Aufgabe: Gib den Abschnitt der Einträge unten unverändert aus, der mit der Zeile beginnt, die „pose: elev=210.4 azim=100.7“ enthält, und mit der Zeile endet, die „Dot at: (335, 242)“ enthält. Beide Grenzzeilen gehören dazu.

= = =

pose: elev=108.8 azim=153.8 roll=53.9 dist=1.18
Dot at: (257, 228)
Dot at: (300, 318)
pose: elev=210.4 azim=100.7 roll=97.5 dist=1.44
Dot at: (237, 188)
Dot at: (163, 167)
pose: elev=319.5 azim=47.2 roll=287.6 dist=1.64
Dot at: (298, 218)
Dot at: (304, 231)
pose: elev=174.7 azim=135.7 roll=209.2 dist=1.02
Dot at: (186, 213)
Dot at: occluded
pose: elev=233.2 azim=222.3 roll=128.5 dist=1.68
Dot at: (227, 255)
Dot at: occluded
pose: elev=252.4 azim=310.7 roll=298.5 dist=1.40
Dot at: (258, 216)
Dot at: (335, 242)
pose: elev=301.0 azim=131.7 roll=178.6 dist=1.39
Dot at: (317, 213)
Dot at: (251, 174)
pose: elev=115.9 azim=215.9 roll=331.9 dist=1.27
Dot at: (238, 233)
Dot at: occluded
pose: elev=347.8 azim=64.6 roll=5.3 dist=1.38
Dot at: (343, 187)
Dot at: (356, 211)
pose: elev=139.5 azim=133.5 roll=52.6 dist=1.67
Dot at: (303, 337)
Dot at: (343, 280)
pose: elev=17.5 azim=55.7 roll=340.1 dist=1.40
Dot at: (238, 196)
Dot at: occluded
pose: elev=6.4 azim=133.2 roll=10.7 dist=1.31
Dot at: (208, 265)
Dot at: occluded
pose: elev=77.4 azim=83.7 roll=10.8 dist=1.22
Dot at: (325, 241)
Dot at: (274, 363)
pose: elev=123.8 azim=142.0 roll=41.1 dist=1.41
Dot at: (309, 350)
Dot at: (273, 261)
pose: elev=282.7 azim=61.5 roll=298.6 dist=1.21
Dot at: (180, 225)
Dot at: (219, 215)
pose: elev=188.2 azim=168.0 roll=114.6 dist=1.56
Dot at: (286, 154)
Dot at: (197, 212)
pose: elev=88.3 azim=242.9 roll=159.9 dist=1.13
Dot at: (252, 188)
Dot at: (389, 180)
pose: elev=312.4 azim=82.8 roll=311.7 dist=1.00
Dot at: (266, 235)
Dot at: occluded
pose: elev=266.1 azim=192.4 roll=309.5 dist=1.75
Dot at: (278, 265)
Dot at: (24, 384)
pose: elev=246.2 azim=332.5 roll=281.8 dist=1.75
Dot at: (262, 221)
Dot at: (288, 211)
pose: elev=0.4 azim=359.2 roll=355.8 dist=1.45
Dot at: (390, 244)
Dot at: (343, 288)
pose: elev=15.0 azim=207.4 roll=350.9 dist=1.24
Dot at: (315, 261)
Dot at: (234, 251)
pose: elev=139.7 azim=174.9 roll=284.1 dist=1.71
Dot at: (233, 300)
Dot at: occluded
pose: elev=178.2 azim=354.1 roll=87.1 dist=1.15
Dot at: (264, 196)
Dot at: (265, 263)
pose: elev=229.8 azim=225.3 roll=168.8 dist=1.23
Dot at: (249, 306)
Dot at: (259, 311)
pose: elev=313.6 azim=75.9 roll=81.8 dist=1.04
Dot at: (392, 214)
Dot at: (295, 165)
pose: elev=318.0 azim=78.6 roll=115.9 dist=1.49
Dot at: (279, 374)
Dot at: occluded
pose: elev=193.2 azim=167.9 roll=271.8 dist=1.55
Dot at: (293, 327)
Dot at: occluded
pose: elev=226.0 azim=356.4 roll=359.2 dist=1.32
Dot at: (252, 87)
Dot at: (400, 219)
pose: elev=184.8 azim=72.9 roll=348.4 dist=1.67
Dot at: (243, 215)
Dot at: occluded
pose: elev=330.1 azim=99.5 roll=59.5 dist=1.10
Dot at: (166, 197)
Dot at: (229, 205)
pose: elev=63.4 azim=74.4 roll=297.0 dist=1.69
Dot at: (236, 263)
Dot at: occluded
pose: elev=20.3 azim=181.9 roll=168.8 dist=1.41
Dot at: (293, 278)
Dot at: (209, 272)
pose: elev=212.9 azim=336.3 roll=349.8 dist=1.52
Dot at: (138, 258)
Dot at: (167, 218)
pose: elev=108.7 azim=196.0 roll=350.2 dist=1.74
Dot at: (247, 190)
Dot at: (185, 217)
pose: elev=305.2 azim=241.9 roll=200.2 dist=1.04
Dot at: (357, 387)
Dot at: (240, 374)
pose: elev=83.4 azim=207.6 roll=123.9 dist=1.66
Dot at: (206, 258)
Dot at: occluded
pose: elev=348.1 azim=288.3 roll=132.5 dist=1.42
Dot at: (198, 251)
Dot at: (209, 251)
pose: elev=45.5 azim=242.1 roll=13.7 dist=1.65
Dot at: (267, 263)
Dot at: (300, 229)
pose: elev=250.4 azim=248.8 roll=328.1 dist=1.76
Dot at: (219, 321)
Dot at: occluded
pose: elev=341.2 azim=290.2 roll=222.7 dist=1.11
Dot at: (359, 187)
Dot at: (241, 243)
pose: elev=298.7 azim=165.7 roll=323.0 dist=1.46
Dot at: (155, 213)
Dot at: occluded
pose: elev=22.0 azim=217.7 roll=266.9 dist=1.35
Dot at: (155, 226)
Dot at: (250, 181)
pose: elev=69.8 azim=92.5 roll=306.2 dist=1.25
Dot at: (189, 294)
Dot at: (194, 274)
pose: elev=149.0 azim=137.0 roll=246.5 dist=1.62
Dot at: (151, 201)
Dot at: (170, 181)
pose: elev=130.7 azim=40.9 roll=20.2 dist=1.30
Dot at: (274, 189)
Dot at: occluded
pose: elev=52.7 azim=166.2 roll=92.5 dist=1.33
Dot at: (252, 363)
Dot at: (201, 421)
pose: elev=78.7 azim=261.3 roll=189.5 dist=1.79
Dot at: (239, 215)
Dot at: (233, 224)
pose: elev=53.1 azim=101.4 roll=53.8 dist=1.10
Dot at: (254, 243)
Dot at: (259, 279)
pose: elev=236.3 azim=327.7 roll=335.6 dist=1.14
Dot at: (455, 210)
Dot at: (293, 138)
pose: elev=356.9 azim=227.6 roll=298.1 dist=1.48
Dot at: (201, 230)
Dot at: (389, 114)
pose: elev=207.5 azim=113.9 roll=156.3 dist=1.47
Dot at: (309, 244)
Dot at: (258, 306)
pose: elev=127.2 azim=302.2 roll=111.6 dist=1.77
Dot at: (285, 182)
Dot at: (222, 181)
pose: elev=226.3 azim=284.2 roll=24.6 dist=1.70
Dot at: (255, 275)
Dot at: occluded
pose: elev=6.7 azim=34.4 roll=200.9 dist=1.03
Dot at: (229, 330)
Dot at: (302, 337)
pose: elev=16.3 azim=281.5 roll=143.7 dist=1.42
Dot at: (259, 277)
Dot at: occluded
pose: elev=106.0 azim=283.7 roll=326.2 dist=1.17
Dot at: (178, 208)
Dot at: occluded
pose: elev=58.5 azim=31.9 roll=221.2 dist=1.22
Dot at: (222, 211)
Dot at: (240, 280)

= = =

Lösung:
pose: elev=210.4 azim=100.7 roll=97.5 dist=1.44
Dot at: (237, 188)
Dot at: (163, 167)
pose: elev=319.5 azim=47.2 roll=287.6 dist=1.64
Dot at: (298, 218)
Dot at: (304, 231)
pose: elev=174.7 azim=135.7 roll=209.2 dist=1.02
Dot at: (186, 213)
Dot at: occluded
pose: elev=233.2 azim=222.3 roll=128.5 dist=1.68
Dot at: (227, 255)
Dot at: occluded
pose: elev=252.4 azim=310.7 roll=298.5 dist=1.40
Dot at: (258, 216)
Dot at: (335, 242)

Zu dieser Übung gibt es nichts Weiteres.